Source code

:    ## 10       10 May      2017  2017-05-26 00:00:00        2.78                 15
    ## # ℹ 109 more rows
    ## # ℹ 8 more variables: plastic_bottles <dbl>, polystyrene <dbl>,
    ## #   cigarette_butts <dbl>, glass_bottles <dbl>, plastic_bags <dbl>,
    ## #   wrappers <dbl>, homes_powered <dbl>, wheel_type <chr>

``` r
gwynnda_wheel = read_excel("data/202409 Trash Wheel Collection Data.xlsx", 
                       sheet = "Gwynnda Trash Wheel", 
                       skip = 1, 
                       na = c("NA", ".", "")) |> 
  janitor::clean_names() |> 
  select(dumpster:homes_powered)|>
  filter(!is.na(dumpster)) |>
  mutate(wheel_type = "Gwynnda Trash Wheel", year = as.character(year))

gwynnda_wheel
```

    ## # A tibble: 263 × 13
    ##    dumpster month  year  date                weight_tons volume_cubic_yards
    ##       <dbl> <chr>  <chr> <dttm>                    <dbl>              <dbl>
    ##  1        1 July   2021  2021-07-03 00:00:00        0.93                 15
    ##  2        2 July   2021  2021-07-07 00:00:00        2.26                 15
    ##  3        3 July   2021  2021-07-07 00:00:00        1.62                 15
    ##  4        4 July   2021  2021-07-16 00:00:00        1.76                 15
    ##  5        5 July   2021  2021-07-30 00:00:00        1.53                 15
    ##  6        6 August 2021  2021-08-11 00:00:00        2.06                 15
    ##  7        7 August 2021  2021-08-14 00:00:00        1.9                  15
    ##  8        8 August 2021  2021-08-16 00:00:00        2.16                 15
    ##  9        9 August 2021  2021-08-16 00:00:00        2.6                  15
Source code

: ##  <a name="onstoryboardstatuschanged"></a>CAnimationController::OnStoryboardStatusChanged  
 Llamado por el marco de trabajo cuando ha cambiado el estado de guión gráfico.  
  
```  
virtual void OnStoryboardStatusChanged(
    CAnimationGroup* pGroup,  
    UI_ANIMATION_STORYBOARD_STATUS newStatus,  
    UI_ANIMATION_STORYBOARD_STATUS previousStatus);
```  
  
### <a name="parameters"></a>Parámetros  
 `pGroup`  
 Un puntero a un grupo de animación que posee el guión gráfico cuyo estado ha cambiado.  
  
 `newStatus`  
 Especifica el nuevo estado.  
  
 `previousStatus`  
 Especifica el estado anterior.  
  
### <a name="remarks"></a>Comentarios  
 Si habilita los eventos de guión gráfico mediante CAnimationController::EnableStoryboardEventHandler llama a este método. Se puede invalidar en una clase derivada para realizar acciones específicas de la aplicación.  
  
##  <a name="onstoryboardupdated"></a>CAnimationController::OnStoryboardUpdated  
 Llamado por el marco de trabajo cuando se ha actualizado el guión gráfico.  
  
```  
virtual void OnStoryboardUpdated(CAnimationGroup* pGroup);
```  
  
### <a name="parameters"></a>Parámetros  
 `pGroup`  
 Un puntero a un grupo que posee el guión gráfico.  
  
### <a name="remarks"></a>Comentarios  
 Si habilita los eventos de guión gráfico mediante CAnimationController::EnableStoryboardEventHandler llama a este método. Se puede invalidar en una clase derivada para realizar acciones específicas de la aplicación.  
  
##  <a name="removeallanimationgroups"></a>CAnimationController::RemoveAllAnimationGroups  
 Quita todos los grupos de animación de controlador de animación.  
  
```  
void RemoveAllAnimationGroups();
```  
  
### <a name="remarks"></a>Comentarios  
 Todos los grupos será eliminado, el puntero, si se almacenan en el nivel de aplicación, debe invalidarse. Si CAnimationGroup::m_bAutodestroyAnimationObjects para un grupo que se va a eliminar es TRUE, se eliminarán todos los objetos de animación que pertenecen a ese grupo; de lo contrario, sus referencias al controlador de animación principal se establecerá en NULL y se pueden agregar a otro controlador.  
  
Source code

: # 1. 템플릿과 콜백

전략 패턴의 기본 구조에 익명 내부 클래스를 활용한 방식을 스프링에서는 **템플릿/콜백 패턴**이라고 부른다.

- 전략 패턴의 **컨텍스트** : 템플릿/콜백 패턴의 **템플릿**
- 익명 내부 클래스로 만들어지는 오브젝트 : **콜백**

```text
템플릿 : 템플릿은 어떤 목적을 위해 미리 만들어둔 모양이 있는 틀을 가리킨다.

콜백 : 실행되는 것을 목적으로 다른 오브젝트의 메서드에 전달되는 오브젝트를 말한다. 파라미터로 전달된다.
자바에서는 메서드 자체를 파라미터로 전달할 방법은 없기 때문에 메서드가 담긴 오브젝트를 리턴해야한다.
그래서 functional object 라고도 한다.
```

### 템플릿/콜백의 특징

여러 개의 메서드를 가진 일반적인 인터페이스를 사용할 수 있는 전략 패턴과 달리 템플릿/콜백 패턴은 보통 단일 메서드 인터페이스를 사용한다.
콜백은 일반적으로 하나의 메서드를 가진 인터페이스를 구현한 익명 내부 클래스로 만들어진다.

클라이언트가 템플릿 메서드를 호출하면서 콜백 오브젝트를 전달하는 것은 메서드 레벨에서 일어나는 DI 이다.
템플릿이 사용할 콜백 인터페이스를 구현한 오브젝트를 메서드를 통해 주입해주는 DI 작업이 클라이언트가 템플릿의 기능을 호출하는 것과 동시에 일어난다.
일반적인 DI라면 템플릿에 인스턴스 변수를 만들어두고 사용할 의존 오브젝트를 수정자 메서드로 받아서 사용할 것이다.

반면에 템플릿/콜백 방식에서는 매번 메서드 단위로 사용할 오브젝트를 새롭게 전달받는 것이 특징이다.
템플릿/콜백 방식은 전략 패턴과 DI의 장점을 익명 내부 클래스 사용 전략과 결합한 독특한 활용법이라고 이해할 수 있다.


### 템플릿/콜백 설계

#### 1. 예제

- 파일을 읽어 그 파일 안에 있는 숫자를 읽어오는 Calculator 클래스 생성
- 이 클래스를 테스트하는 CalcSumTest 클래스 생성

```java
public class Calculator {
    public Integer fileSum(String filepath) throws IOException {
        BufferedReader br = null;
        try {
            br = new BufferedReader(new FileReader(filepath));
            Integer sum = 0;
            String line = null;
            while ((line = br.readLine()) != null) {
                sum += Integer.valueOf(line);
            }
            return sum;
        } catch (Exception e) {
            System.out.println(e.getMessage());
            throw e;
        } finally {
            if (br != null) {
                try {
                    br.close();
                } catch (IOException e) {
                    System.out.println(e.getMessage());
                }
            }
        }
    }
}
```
○ ○ ○ ○ ○
**PROBLEM**
If a line in the records above holds the string "virtual", copy it.

**YOUR SOLUTION**
virtual void OnStoryboardStatusChanged(
virtual void OnStoryboardUpdated(CAnimationGroup* pGroup);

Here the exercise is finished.